My husband loves mushrooms! It’s about the only vegetable I can get him to eat without resistance! I add it to a lot of dishes I make, but I don’t usually make them as a dish by themselves. I had some extra mushrooms. I had bought them to make a particular dish and I ended up never making it, but I didn’t want the mushrooms to go bad. So, I looked around for some mushroom recipes and stumbled across one on allrecipes.com. It called for cooking Sherry, which believe it or not, I actually didn’t have in the house!
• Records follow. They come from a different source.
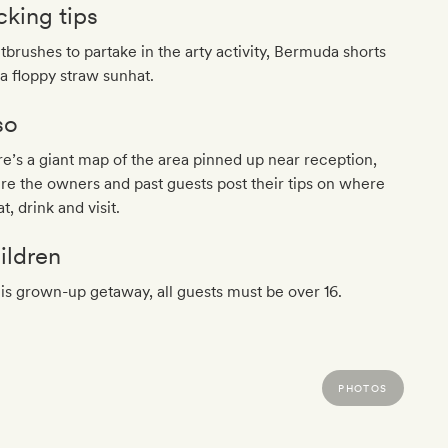
cking tips
tbrushes to partake in the arty activity, Bermuda shorts
a floppy straw sunhat.
so
e’s a giant map of the area pinned up near reception,
e the owners and past guests post their tips on where
at, drink and visit.
ildren
his grown-up getaway, all guests must be over 16.
PHOTOS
I did, however, have a dessert Sherry from a local winery that Rob and I both enjoy. I thought I’d give it a try – and the result was delicious!
The smokiness of the paprika along with the sweetness of the sherry was a spectacular combination!! If you don’t have this, don’t worry – cooking sherry will work just fine!
1/2 tsp. chopped garlic
2 cups sliced fresh mushrooms
1 tsp. paprika
1/4 cup cooking sherry (or Pahrump Valley Winery Dessert Creme Sherry!)
Salt, Pepper, Onion Powder, Garlic Powder to season
2 Tbsp. olive oil
1) Heat olive oil in a large skillet. When the oil is heated, add the chopped garlic and gently cook until lightly browned. About 1-2 minutes.
2) Add the sliced mushrooms and cook about 3-4 minutes. Season with salt, pepper, garlic powder, and onion powder. Add paprika and sherry.
3) Mix well and cook another 3-4 minutes.